[CONSIGNE A]:
Dans les entrées, reprenez le passage allant de la ligne contenant « pose: elev=68.6 azim=310.0 » jusqu'à celle contenant « Dot at: (179, 288) », ces deux lignes comprises, en substituant « rotation » à « roll » sans rien modifier d'autre.

Par un mémoire en défense, enregistré le 24 juillet 2024, l'association de défense du Grand Agde, Touristes et Habitants Ensemble, dite " Agathé ", représentée par Me Mazas, conclut au rejet de la requête, à ce qu'il soit enjoint à la société Cottageparks Méditerranée de remettre le site en état dans le délai d'un mois sous astreinte de 5 000 euros par jour de retard et à ce qu'il soit mis à la charge de la commune d'Agde une somme de 4 000 euros au titre de l'article L. 761-1 du code de justice administrative.

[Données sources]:
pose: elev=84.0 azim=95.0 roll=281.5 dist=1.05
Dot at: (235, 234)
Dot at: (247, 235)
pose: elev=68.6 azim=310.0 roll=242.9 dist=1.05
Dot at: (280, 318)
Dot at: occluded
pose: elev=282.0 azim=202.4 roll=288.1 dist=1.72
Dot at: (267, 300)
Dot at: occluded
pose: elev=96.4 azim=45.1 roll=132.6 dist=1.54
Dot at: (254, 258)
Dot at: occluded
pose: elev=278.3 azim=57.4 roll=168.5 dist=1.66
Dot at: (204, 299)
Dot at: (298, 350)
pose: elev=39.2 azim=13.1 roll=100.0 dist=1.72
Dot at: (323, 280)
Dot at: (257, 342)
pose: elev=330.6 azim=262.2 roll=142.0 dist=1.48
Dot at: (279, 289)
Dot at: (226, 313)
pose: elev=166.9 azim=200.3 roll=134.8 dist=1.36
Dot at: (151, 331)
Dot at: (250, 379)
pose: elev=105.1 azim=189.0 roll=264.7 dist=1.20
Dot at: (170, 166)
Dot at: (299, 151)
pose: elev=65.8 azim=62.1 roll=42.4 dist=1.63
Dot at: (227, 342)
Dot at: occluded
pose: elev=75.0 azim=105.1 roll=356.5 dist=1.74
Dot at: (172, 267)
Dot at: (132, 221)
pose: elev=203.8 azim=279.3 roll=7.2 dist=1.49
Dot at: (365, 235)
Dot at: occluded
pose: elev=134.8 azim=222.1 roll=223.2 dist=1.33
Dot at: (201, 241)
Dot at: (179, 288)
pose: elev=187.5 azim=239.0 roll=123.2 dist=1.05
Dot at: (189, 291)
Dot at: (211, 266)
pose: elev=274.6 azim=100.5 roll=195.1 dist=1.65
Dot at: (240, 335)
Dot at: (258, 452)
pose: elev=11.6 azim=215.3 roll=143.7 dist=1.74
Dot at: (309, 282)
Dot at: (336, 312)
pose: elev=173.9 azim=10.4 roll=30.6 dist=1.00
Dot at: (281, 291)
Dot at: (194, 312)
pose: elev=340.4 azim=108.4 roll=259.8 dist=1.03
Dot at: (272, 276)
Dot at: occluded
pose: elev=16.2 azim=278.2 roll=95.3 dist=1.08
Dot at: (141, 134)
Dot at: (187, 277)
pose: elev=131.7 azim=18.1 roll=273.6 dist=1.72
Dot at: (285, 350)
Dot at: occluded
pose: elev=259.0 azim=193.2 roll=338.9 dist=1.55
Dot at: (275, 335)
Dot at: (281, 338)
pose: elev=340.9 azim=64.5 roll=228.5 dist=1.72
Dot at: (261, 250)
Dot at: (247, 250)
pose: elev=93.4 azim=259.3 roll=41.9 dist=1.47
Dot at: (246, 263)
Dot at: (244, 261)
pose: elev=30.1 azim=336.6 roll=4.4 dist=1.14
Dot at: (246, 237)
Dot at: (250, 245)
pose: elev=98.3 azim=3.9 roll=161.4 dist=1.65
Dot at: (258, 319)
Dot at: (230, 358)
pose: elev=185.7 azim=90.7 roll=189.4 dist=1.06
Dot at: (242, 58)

[CONSIGNE B]:
Veuillez recopier à l'identique, dans l'extrait sur le mémoire en défense, le passage allant de « Par un mémoire » jusqu'à « de justice administrative. ».

[RÉPONSE ATTENDUE A]:
pose: elev=68.6 azim=310.0 rotation=242.9 dist=1.05
Dot at: (280, 318)
Dot at: occluded
pose: elev=282.0 azim=202.4 rotation=288.1 dist=1.72
Dot at: (267, 300)
Dot at: occluded
pose: elev=96.4 azim=45.1 rotation=132.6 dist=1.54
Dot at: (254, 258)
Dot at: occluded
pose: elev=278.3 azim=57.4 rotation=168.5 dist=1.66
Dot at: (204, 299)
Dot at: (298, 350)
pose: elev=39.2 azim=13.1 rotation=100.0 dist=1.72
Dot at: (323, 280)
Dot at: (257, 342)
pose: elev=330.6 azim=262.2 rotation=142.0 dist=1.48
Dot at: (279, 289)
Dot at: (226, 313)
pose: elev=166.9 azim=200.3 rotation=134.8 dist=1.36
Dot at: (151, 331)
Dot at: (250, 379)
pose: elev=105.1 azim=189.0 rotation=264.7 dist=1.20
Dot at: (170, 166)
Dot at: (299, 151)
pose: elev=65.8 azim=62.1 rotation=42.4 dist=1.63
Dot at: (227, 342)
Dot at: occluded
pose: elev=75.0 azim=105.1 rotation=356.5 dist=1.74
Dot at: (172, 267)
Dot at: (132, 221)
pose: elev=203.8 azim=279.3 rotation=7.2 dist=1.49
Dot at: (365, 235)
Dot at: occluded
pose: elev=134.8 azim=222.1 rotation=223.2 dist=1.33
Dot at: (201, 241)
Dot at: (179, 288)

[RÉPONSE ATTENDUE B]:
Par un mémoire en défense, enregistré le 24 juillet 2024, l'association de défense du Grand Agde, Touristes et Habitants Ensemble, dite " Agathé ", représentée par Me Mazas, conclut au rejet de la requête, à ce qu'il soit enjoint à la société Cottageparks Méditerranée de remettre le site en état dans le délai d'un mois sous astreinte de 5 000 euros par jour de retard et à ce qu'il soit mis à la charge de la commune d'Agde une somme de 4 000 euros au titre de l'article L. 761-1 du code de justice administrative.